→ What you need to do: In the entries below, which lines run from the one with "AC Overload or" through the one with "where you control your bike"? Repeat exactly those, both included, and no pictures.

Exercise data Start Marker

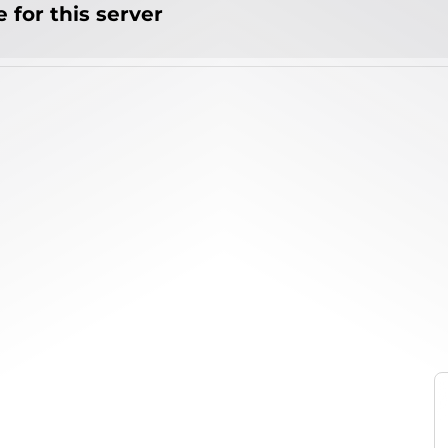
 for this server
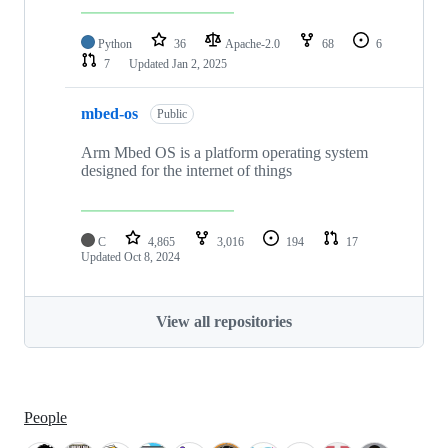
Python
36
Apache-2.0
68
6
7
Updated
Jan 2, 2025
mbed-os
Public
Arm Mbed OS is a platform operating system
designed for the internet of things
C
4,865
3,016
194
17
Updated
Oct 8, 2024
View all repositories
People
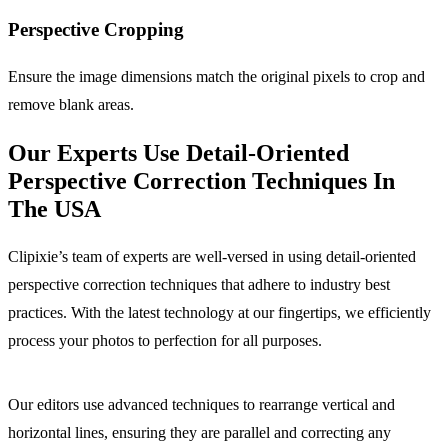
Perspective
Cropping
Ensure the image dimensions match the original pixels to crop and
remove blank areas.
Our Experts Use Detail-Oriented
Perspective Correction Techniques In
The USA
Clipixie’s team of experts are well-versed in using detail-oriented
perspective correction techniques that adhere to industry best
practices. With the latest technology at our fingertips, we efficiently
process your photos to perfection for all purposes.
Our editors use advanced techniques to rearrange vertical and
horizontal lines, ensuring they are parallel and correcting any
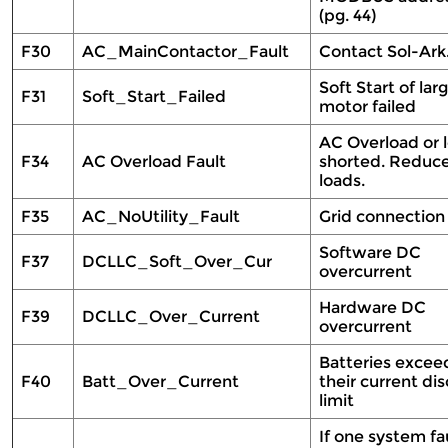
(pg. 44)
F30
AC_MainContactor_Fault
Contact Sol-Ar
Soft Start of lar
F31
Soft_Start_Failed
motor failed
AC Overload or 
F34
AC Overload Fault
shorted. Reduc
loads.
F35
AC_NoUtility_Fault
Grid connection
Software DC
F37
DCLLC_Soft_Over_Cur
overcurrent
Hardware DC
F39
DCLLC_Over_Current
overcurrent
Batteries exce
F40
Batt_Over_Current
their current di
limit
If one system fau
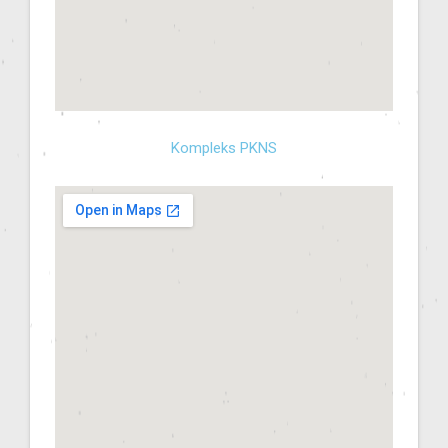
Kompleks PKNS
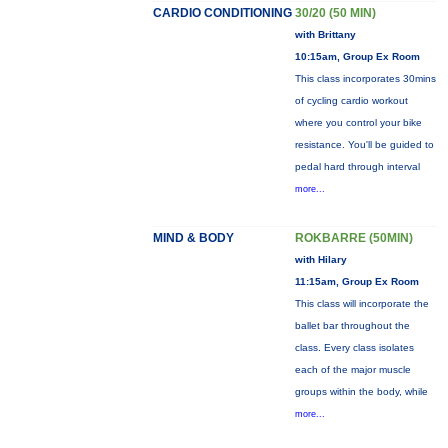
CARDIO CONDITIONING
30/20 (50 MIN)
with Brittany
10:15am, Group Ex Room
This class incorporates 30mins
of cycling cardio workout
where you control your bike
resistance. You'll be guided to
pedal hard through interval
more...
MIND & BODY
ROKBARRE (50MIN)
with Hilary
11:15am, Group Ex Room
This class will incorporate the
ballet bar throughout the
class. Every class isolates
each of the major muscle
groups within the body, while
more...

Exercise data End Marker

→ Solution to this exercise:
AC Overload or 
F34
AC Overload Fault
shorted. Reduc
loads.
F35
AC_NoUtility_Fault
Grid connection
Software DC
F37
DCLLC_Soft_Over_Cur
overcurrent
Hardware DC
F39
DCLLC_Over_Current
overcurrent
Batteries exce
F40
Batt_Over_Current
their current di
limit
If one system fau
Kompleks PKNS
CARDIO CONDITIONING
30/20 (50 MIN)
with Brittany
10:15am, Group Ex Room
This class incorporates 30mins
of cycling cardio workout
where you control your bike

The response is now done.